Loan servicers collecting payments on FHA-backed loans will be required to allow qualified borrowers who lose their jobs to miss up to 12 months of mortgage payments before initiating foreclosure proceedings against them, the Obama administration announced today.
The FHA’s current three to four months of required unemployment forbearance is "inadequate for the majority of unemployed borrowers," Housing Secretary Shaun Donovan said in announcing the change.
"Today, 60 percent of the unemployed have been out of work for more than three months and 45 percent have been out of work for more than six," Donovan said. "Providing the option for a year of forbearance will give struggling homeowners a substantially greater chance of finding employment before they lose their home."
Although not all borrowers will qualify for the special forbearance program, the administration said it’s removing upfront hurdles to qualification.

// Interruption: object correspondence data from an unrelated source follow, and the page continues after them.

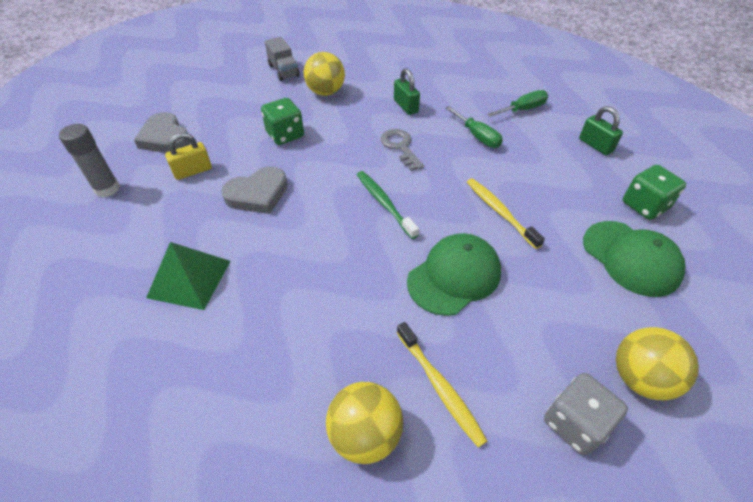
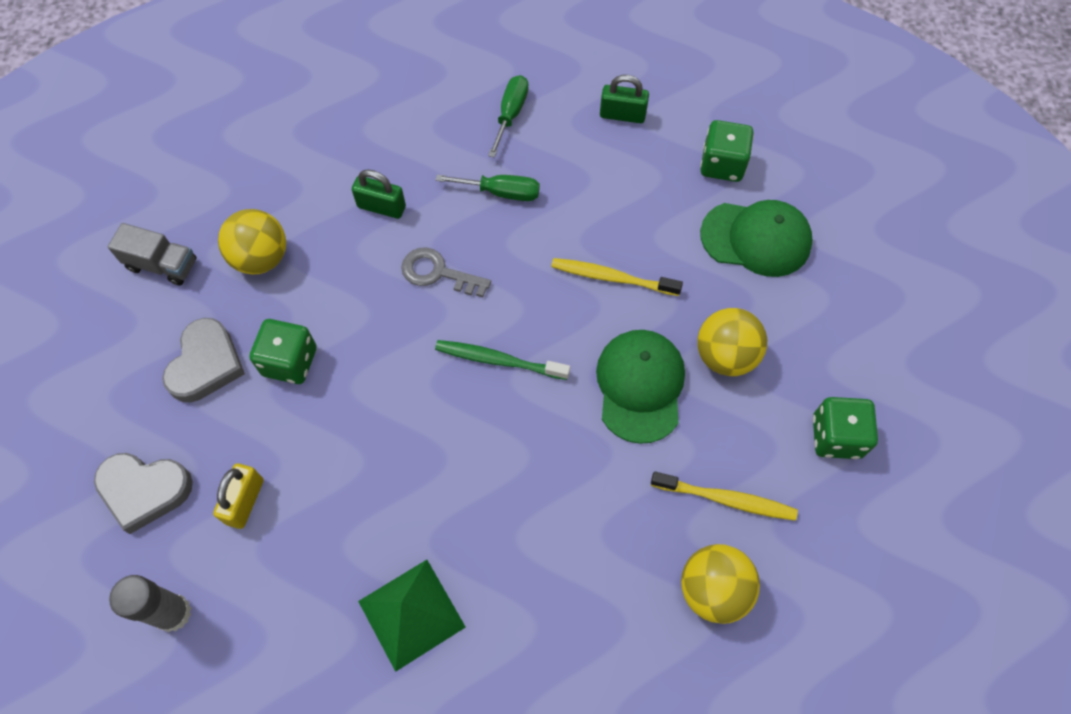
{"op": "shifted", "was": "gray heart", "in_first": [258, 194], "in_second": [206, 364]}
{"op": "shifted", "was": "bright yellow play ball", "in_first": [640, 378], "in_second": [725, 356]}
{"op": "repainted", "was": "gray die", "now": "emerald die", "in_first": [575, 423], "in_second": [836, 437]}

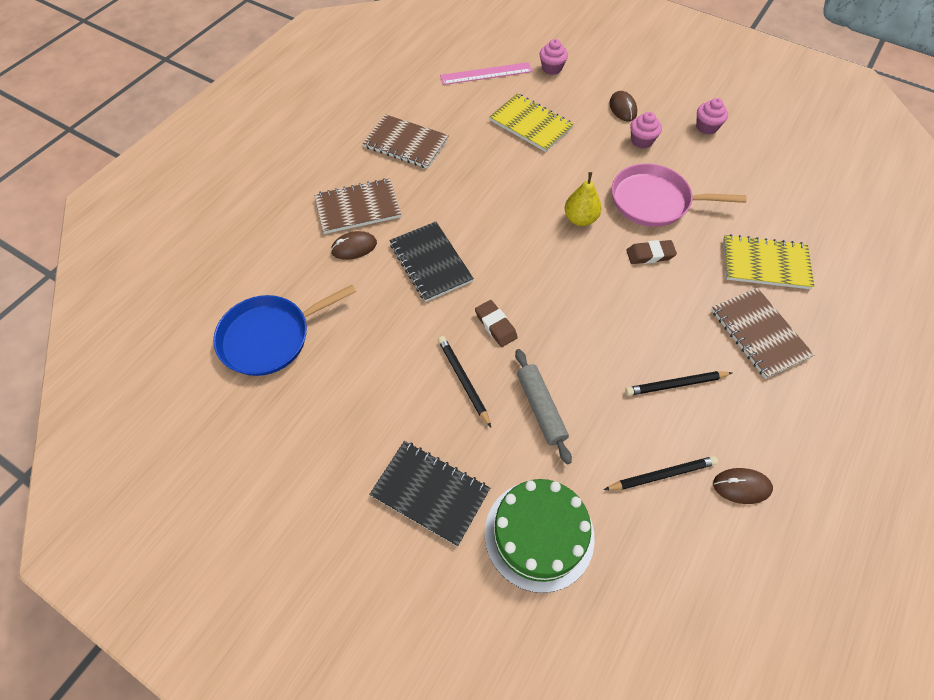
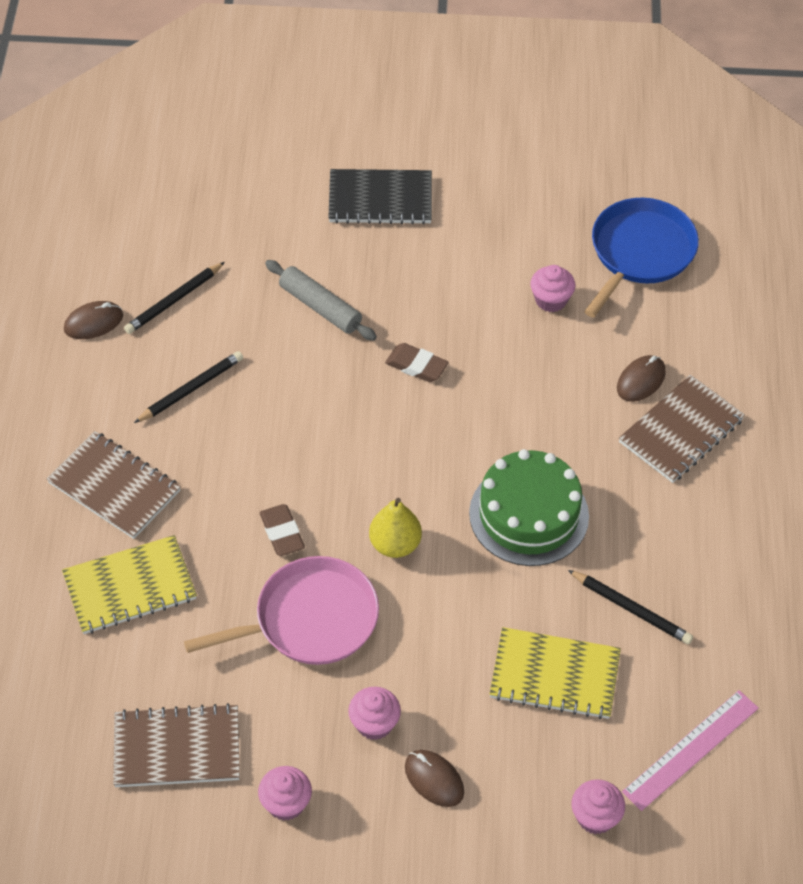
{"op": "gone", "was": "jet-black exercise book", "in_first": [431, 262]}
{"op": "new", "now": "pink fairy cake", "in_second": [551, 300]}
{"op": "shifted", "was": "russet exercise book", "in_first": [406, 143], "in_second": [177, 748]}
{"op": "shifted", "was": "jet-black pencil", "in_first": [463, 380], "in_second": [631, 609]}
{"op": "shifted", "was": "emerald cake", "in_first": [539, 534], "in_second": [529, 514]}
{"op": "rotated", "was": "russet eraser", "in_first": [650, 255], "in_second": [282, 533], "clockwise": -75}

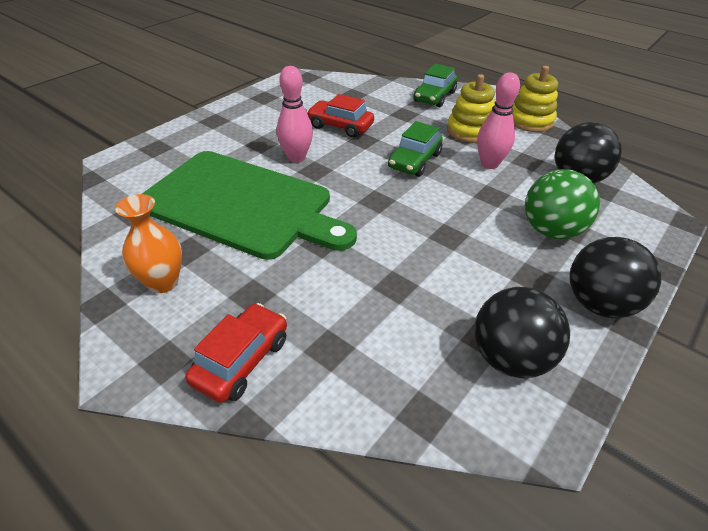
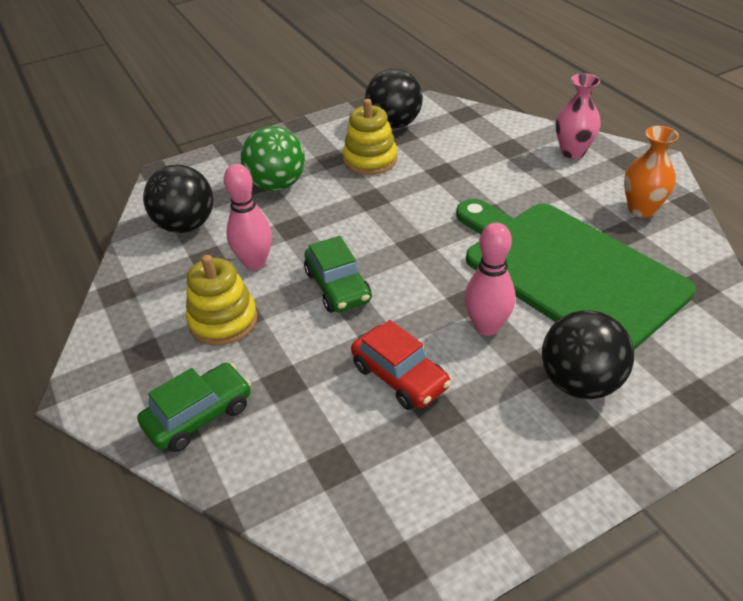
{"op": "shifted", "was": "bright yellow ring stacker", "in_first": [530, 121], "in_second": [370, 160]}
{"op": "shifted", "was": "jet-black play ball", "in_first": [599, 304], "in_second": [580, 382]}
{"op": "swapped", "was": "red toy car", "now": "pink tall vase", "in_first": [241, 360], "in_second": [572, 152]}
{"op": "rotated", "was": "emerald toy car", "in_first": [414, 161], "in_second": [338, 287], "clockwise": 105}

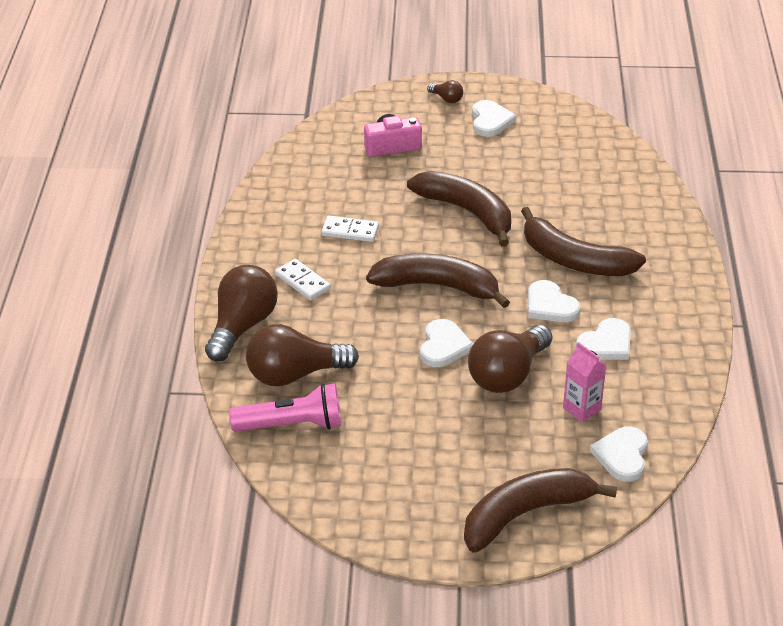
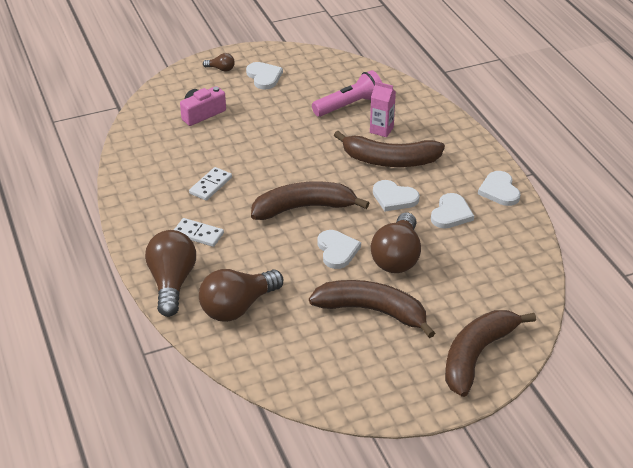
{"op": "shifted", "was": "pink torch", "in_first": [292, 425], "in_second": [349, 105]}
{"op": "shifted", "was": "russet toy banana", "in_first": [467, 212], "in_second": [372, 311]}
{"op": "shifted", "was": "pink juice carton", "in_first": [581, 409], "in_second": [381, 130]}
{"op": "shifted", "was": "white heart", "in_first": [622, 455], "in_second": [499, 190]}
{"op": "rotated", "was": "white domino", "in_first": [350, 231], "in_second": [211, 185], "clockwise": -45}

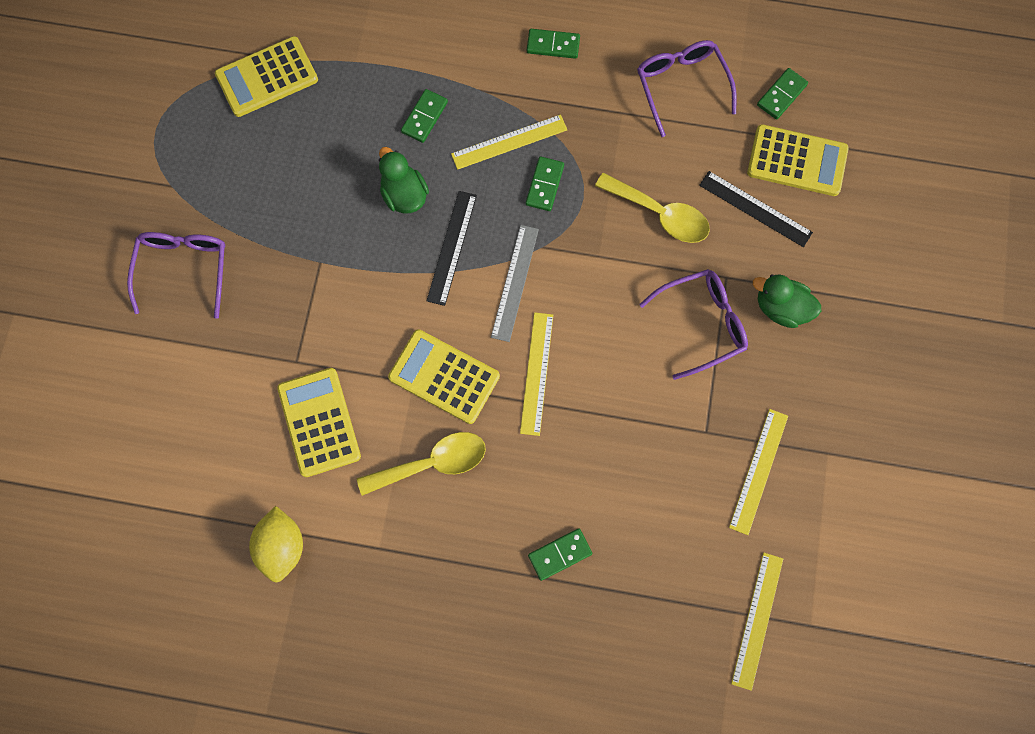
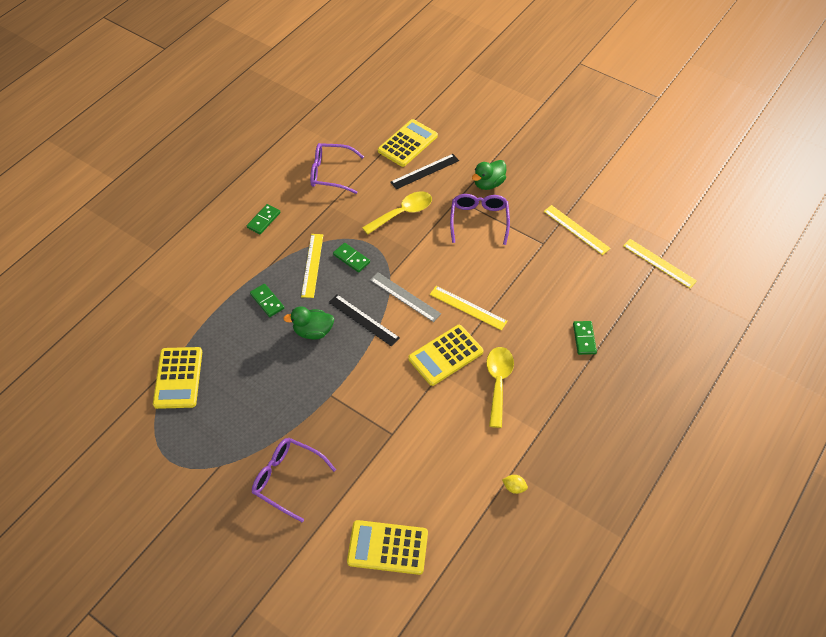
{"op": "gone", "was": "emerald domino", "in_first": [781, 95]}
{"op": "shifted", "was": "bright yellow pocket calculator", "in_first": [319, 422], "in_second": [387, 547]}
{"op": "scaled", "was": "bright yellow lemon", "in_first": [282, 546], "in_second": [514, 487], "ratio": 0.5}

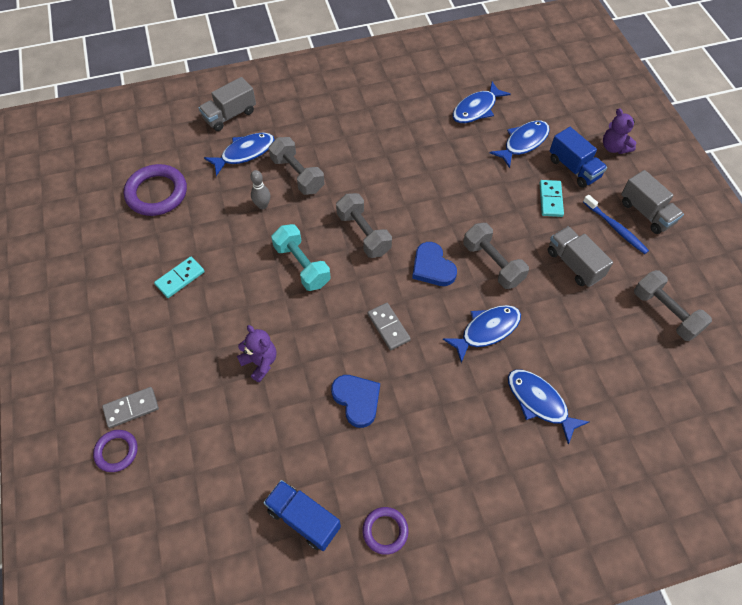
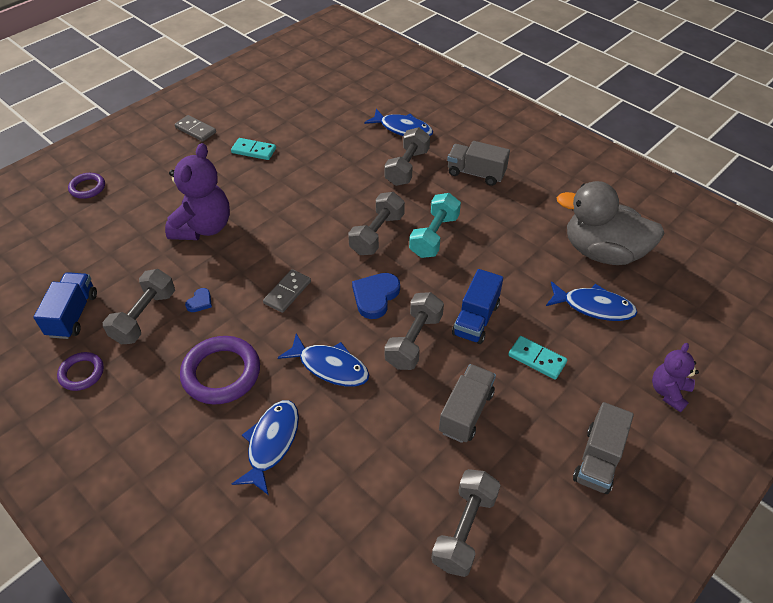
{"op": "gone", "was": "gray tenpin", "in_first": [262, 205]}
{"op": "gone", "was": "royal blue dental brush", "in_first": [615, 228]}
{"op": "new", "now": "gray dumbbell", "in_second": [144, 317]}
{"op": "shifted", "was": "gray domino", "in_first": [131, 408], "in_second": [195, 130]}
{"op": "shifted", "was": "violet ring", "in_first": [157, 193], "in_second": [221, 373]}
{"op": "shifted", "was": "gray toy truck", "in_first": [230, 115], "in_second": [476, 173]}
{"op": "shifted", "was": "aqua dumbbell", "in_first": [302, 265], "in_second": [434, 236]}
{"op": "shifted", "was": "royal blue toy truck", "in_first": [574, 168], "in_second": [475, 319]}
{"op": "swapped", "was": "royal blue fish", "now": "gray toy duck", "in_first": [476, 109], "in_second": [602, 252]}
{"op": "rotated", "was": "aqua domino", "in_first": [550, 199], "in_second": [537, 359], "clockwise": 60}
{"op": "scaled", "was": "violet stuffed bear", "in_first": [260, 362], "in_second": [203, 227], "ratio": 1.77}
{"op": "scaled", "was": "royal blue heart", "in_first": [357, 400], "in_second": [200, 302], "ratio": 0.52}

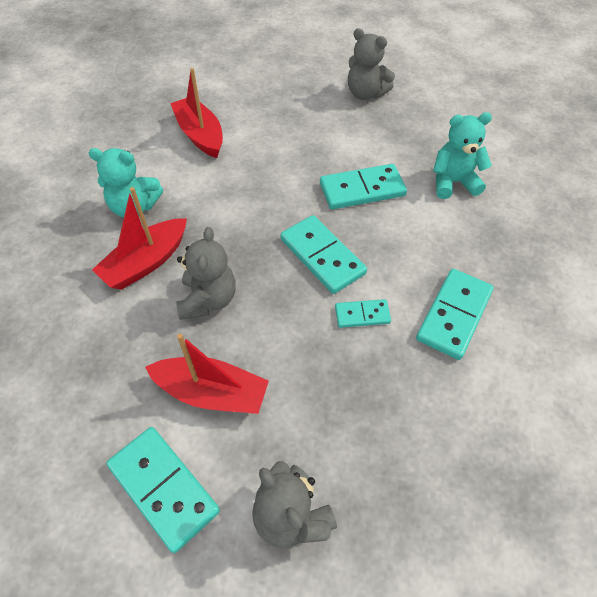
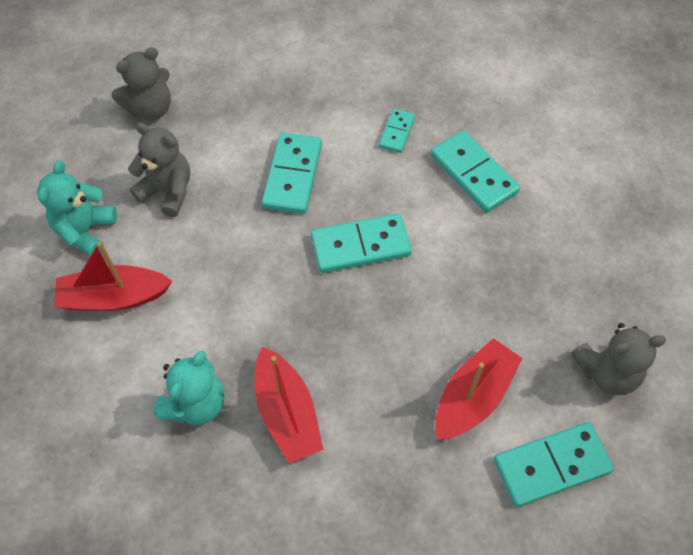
{"op": "shifted", "was": "gray stuffed bear", "in_first": [208, 299], "in_second": [167, 191]}
{"op": "shifted", "was": "aqua domino", "in_first": [362, 315], "in_second": [396, 132]}
{"op": "shifted", "was": "aqua stuffed bear", "in_first": [453, 182], "in_second": [85, 230]}

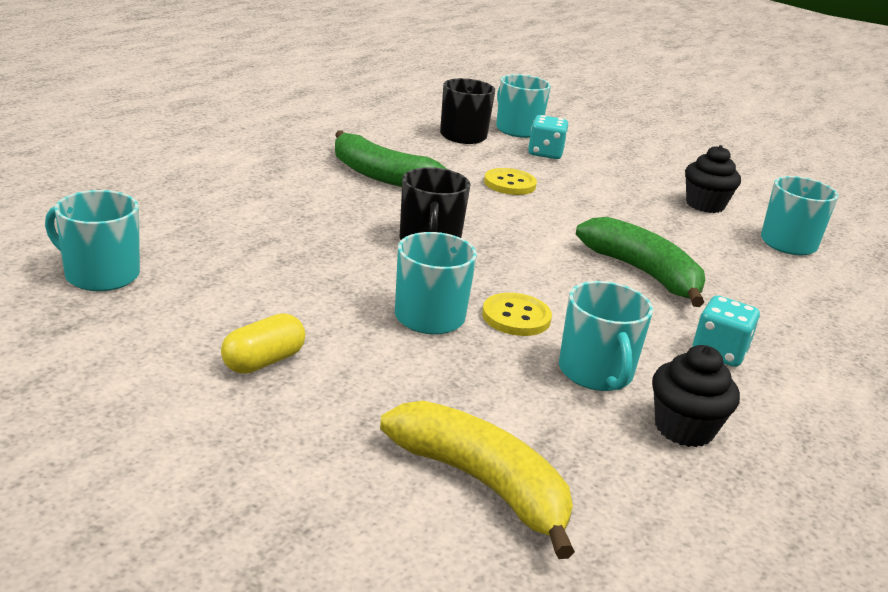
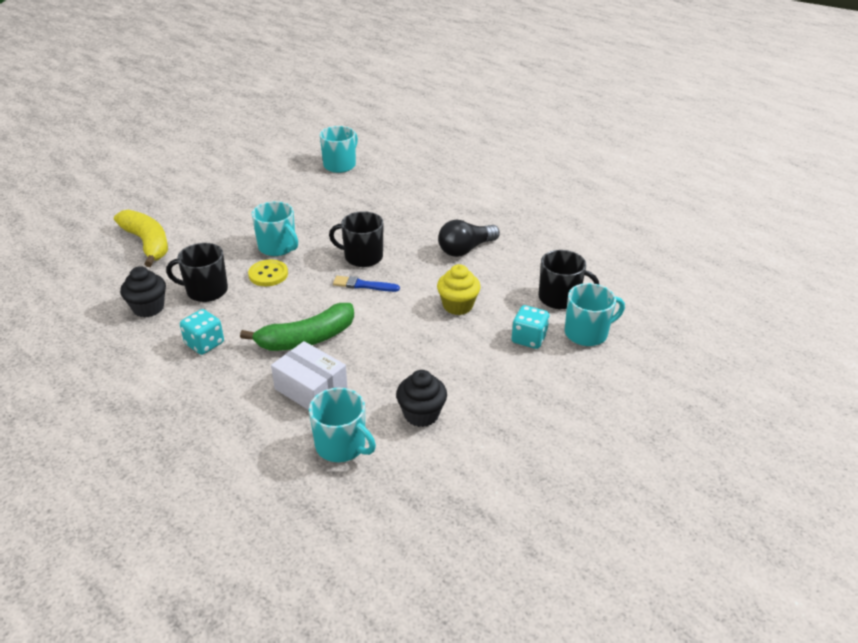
{"op": "gone", "was": "bright yellow pill", "in_first": [263, 361]}
{"op": "new", "now": "white parcel", "in_second": [311, 389]}
{"op": "new", "now": "royal blue paint brush", "in_second": [363, 285]}
{"op": "swapped", "was": "emerald toy banana", "now": "jet-black bulb", "in_first": [381, 176], "in_second": [465, 249]}
{"op": "swapped", "was": "bright yellow button", "now": "bright yellow fairy cake", "in_first": [509, 184], "in_second": [457, 305]}
{"op": "repainted", "was": "aqua mug", "now": "jet-black mug", "in_first": [596, 373], "in_second": [206, 290]}
{"op": "rotated", "was": "bright yellow toy banana", "in_first": [482, 483], "in_second": [147, 243], "clockwise": -90}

Servicers must provide any borrowers who are denied forbearance with the reason for denial, and allow the borrower at least seven calendar days to submit additional information that may impact the servicer’s evaluation.
All FHA-approved servicers must participate in FHA’s loss mitigation program, which includes the special forbearance program.
The administration said it hopes that the changes will "set a standard for the mortgage industry to provide more robust assistance to unemployed homeowners in the economic downturn."
All servicers participating in the Making Home Affordable Program will also be required to extend the minimum forbearance period to 12 months "wherever possible" under regulator and investor guidelines.